Many different things inspired me; I start from something I see and I like. I am fascinated more and more by interiors, antique stuffs, vintage clothes and books. The fairy tale romance mood comes from all these inspirations, from elements I choose to be surrounded by.
And then there's painter Andrey Remnev.
I found Remnev's artworks by chance on Instagram, and I was instantly smitten — his work deeply resonated with my peculiar, surreal aesthetic. I had found my artistic soulmate! I asked him to collaborate with me and he agreed. After that, the Russian artist's drawings — particularly his ancient, melancholic strokes, graphic yet modern; his colours and the delicate and dream-like female characters in his paintings — were translated into whimsical embroideries and appliqués on the catwalk.
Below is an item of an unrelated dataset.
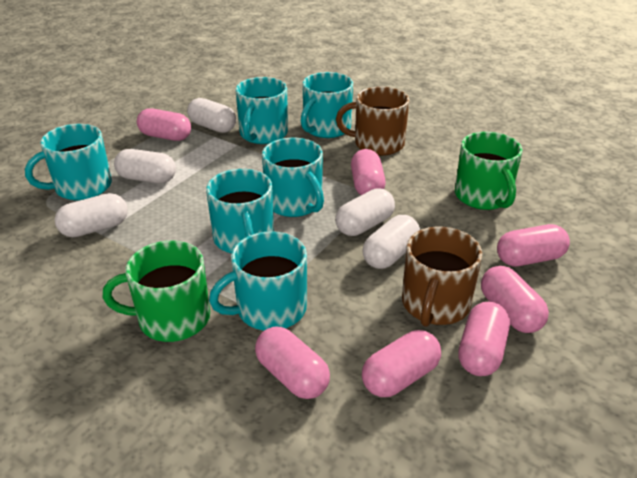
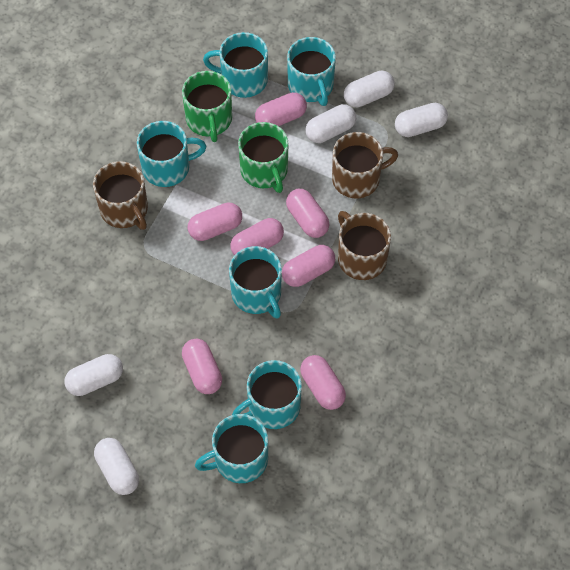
brown mug: 2 -> 3

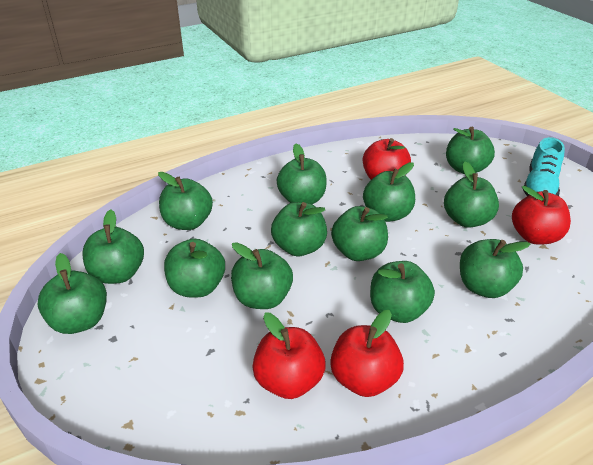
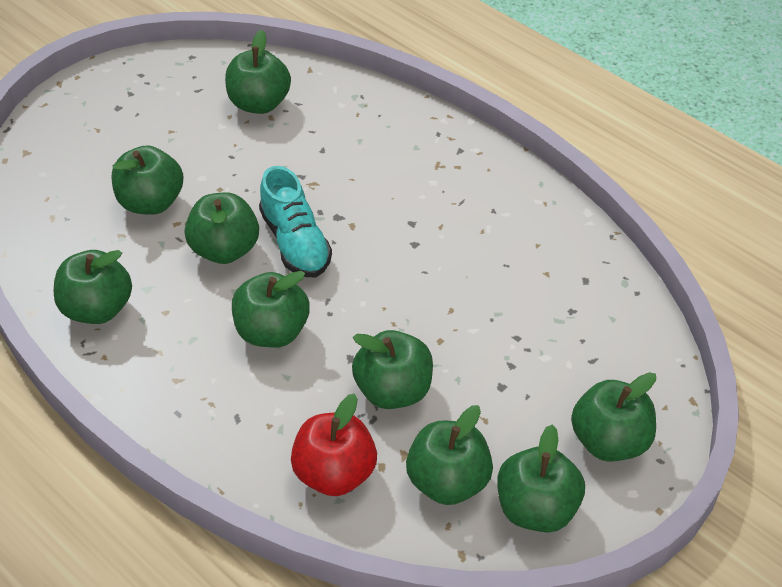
green apple: 13 -> 9
red apple: 4 -> 1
You're an expert at colour-blocking. Are there rules you follow?
Personally, I love bright colours; I have a special relationship with pink so I like playing with its complementary and secondary colours.
The energy in your clothes is palpable. Where from does it come?
It comes from the world I live in, from the inspirations that surround me: my collections reflect what I love, my interests, my inner world. The retro feel of the items is balanced by a decidedly contemporary style that focuses on delivering something new. I love cats (and all animals, for that matter), the fifties, the sixties, Surrealism, the Nouvelle Vague, Anna Karina, Mia Farrow, Catherine Deneuve, Barbara Steele, sixties Italian horror movies, collecting old toys, vintage dolls, vintage children's books, sixties and seventies experimental animated movies.
Is more, more?
More is more if the elements are coherent.
When did you first discover fashion?
I've always been attracted to the fashion world. My mother often reminds me that when I was only a child, I just wanted to draw clothes. Then at the age of 18, I decided that my art would be creating clothes. To me, designing clothes is creating wearable art. Art is the highest form of expression; clothes are the best means to make it closer to people.
What is your favourite fashion trend at the moment?
Oversized silhouette from 80's. I've always looked to the past for inspiration, though with both my feet in the present.
And one you want to see gone?
Every day is a new challenge and I'm open to trying everything. That's the only way you learn about fashion.